Exact match impression share is useful as a diagnostic tool, as it removes match type from the list of possible reasons for lost impressions.

Like Google’s bid simulator, Impression Share provides authoritative data about what could have been. Because we know how many impressions we got, we can calculate how many we missed:

Share of Exact Queries Missed

We also know two important things about the impressions we got:

  • How many clicks (CTR) we get, on average, for each 100 impressions.
  • The revenue for each of those clicks.

With this data, we can project an Impression Share Opportunity graph:

Impression Share Exact - Missed Clicks & Revenue

This chart shows the number of clicks and amount of revenue lost per campaign (and in total) based on the Impression Share Exact Metric. Calculations are based on the CTRs and revenue-per-click rates of these campaigns.

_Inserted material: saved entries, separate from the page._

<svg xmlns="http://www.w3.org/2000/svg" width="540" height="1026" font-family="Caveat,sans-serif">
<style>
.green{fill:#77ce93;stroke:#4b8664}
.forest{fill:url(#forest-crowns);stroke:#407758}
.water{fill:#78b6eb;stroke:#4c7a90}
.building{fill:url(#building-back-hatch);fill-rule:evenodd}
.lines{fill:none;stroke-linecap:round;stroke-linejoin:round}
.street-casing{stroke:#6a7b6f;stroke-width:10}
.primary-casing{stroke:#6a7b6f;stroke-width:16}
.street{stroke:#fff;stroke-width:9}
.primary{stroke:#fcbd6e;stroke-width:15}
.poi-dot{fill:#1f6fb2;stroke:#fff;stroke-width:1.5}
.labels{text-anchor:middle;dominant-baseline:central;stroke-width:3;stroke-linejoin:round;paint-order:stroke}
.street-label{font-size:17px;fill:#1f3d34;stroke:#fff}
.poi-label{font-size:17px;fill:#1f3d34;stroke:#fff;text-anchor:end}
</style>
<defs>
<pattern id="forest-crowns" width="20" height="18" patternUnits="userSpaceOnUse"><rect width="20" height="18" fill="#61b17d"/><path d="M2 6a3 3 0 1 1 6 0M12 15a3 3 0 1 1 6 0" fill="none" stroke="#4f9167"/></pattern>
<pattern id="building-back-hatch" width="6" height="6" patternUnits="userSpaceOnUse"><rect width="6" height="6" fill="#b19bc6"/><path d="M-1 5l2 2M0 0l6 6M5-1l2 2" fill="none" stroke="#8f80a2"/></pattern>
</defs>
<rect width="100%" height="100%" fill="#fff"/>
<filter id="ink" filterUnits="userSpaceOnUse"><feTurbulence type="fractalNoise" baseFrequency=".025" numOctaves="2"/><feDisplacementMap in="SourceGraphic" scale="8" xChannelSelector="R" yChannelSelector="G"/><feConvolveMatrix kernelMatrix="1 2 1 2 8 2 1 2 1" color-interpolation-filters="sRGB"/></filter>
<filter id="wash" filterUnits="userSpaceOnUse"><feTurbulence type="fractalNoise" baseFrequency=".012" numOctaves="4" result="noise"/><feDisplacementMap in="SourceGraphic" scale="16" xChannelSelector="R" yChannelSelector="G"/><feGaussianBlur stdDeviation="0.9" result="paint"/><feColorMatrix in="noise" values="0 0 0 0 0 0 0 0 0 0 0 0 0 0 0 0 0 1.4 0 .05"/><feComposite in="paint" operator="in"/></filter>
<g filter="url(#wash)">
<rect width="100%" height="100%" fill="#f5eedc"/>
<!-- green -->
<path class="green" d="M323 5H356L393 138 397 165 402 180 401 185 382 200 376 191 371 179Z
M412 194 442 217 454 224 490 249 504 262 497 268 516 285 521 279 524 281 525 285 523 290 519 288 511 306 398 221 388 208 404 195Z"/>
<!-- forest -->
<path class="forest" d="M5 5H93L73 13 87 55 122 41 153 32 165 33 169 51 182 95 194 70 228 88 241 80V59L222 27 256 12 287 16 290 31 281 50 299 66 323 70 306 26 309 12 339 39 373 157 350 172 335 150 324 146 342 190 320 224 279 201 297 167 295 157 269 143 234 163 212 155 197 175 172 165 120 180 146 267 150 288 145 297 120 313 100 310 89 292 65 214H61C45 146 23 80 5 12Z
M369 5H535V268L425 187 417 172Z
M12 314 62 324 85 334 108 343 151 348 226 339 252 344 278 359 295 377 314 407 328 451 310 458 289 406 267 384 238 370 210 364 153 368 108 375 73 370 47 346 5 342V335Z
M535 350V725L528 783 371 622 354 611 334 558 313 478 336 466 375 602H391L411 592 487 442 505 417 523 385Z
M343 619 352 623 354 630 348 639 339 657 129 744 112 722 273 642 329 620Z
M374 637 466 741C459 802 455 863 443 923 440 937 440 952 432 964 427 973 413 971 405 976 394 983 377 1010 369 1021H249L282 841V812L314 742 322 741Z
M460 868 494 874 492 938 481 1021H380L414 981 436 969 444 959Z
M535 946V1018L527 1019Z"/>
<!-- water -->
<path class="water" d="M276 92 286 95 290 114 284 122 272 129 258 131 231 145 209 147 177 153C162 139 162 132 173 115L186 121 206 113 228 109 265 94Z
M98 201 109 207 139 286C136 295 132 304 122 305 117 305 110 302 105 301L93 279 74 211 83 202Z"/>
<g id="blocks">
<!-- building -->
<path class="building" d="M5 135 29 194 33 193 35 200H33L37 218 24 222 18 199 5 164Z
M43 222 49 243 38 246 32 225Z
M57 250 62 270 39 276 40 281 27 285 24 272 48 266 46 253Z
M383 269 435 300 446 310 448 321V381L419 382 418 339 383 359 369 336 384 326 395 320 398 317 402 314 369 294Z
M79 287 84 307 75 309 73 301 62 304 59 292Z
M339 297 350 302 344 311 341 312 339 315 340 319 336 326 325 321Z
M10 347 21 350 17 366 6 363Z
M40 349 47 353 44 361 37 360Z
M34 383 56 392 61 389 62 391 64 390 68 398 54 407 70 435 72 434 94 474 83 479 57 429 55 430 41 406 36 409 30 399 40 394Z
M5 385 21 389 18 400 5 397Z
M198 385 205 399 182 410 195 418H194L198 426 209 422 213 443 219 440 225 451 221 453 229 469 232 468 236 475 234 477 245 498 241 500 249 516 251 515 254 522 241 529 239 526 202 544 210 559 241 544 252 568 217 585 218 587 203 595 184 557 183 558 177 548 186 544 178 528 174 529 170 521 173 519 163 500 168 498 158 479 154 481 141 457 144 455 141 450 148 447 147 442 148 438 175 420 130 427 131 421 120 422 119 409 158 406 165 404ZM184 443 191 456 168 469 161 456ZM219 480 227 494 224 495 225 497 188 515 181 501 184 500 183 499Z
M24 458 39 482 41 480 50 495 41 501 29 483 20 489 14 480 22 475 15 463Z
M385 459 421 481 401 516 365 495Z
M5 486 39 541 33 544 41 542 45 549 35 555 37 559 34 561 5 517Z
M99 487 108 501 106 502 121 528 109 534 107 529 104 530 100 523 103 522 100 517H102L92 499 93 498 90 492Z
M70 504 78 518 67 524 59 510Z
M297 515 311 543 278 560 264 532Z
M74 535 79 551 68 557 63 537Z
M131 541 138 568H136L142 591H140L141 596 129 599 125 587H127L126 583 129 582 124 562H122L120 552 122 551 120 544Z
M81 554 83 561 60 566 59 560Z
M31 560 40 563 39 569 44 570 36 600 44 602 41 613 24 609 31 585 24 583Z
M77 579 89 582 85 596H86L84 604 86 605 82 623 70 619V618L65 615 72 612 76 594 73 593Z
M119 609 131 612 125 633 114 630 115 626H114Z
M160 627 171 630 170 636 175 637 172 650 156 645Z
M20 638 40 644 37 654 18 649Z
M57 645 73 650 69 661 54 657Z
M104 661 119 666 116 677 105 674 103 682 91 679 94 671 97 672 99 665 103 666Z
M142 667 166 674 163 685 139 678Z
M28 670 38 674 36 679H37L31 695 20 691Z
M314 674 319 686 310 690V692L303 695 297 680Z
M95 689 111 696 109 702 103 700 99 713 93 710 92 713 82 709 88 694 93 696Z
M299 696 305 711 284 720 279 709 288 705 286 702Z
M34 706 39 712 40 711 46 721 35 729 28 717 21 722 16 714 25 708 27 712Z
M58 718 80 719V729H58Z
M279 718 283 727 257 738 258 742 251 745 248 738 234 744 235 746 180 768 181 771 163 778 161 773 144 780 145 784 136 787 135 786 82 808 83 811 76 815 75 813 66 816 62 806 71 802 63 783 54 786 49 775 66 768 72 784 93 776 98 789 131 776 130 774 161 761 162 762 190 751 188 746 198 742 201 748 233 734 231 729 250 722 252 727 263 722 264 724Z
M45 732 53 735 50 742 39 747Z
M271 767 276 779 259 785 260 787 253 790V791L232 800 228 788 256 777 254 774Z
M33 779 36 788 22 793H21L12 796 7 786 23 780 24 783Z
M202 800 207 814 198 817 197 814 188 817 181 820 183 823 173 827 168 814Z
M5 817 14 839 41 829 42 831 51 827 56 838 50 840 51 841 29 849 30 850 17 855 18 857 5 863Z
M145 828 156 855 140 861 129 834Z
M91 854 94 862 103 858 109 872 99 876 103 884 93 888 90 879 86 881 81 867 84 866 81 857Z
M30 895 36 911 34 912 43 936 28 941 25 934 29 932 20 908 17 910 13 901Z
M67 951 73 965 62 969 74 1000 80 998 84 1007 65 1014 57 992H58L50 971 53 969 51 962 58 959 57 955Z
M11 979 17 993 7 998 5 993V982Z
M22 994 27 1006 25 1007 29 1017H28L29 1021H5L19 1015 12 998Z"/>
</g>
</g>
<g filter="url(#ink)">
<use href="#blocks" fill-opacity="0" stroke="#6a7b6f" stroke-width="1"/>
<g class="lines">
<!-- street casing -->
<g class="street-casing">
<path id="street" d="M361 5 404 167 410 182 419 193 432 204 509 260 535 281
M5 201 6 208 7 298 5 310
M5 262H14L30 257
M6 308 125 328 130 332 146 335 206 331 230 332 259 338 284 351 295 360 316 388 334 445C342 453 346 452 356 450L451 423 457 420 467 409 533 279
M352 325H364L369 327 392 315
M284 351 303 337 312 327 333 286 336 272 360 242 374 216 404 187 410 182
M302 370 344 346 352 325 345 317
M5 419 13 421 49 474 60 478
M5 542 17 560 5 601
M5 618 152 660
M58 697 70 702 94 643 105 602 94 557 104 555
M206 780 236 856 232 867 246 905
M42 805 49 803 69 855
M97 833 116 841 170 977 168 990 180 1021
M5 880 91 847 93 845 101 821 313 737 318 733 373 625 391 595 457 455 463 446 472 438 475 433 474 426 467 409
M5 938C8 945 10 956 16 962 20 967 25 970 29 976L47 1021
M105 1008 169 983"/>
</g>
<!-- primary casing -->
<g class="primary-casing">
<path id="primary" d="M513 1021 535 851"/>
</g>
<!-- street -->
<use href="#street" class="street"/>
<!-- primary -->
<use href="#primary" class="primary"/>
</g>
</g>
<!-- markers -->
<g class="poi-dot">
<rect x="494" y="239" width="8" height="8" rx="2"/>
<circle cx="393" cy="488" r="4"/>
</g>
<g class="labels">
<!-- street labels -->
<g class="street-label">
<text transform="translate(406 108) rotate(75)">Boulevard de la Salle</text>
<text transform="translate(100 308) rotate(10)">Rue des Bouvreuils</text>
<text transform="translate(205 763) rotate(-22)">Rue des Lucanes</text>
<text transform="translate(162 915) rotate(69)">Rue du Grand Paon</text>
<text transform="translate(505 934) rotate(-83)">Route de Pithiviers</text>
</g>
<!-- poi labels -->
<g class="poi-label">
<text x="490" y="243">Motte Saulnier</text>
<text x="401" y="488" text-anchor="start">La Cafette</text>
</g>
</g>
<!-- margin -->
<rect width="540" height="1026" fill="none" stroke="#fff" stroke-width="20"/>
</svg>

There are plenty of caveats for this kind of projection. In particular, the fact that all Impression Share data are reported on a campaign level and require good account structure to be meaningful. Assuming that, this data — like the volume estimates in keyword research tools — can be a useful indicator when comparing relative values among the campaigns.

With Impression Share Opportunity we can help more clearly establish the Incremental Value of Optimization for our campaigns.

3 Compound Metrics to Speed Your CPC Weight Loss

While I recommend compound metrics for comparison and prioritization purposes, they’re less valuable from a reporting standpoint and can get out of control. Read Avinash Kaushik’s contrarian view in “Actively Avoid Insights: 4 Useful KPI Measurement Techniques.”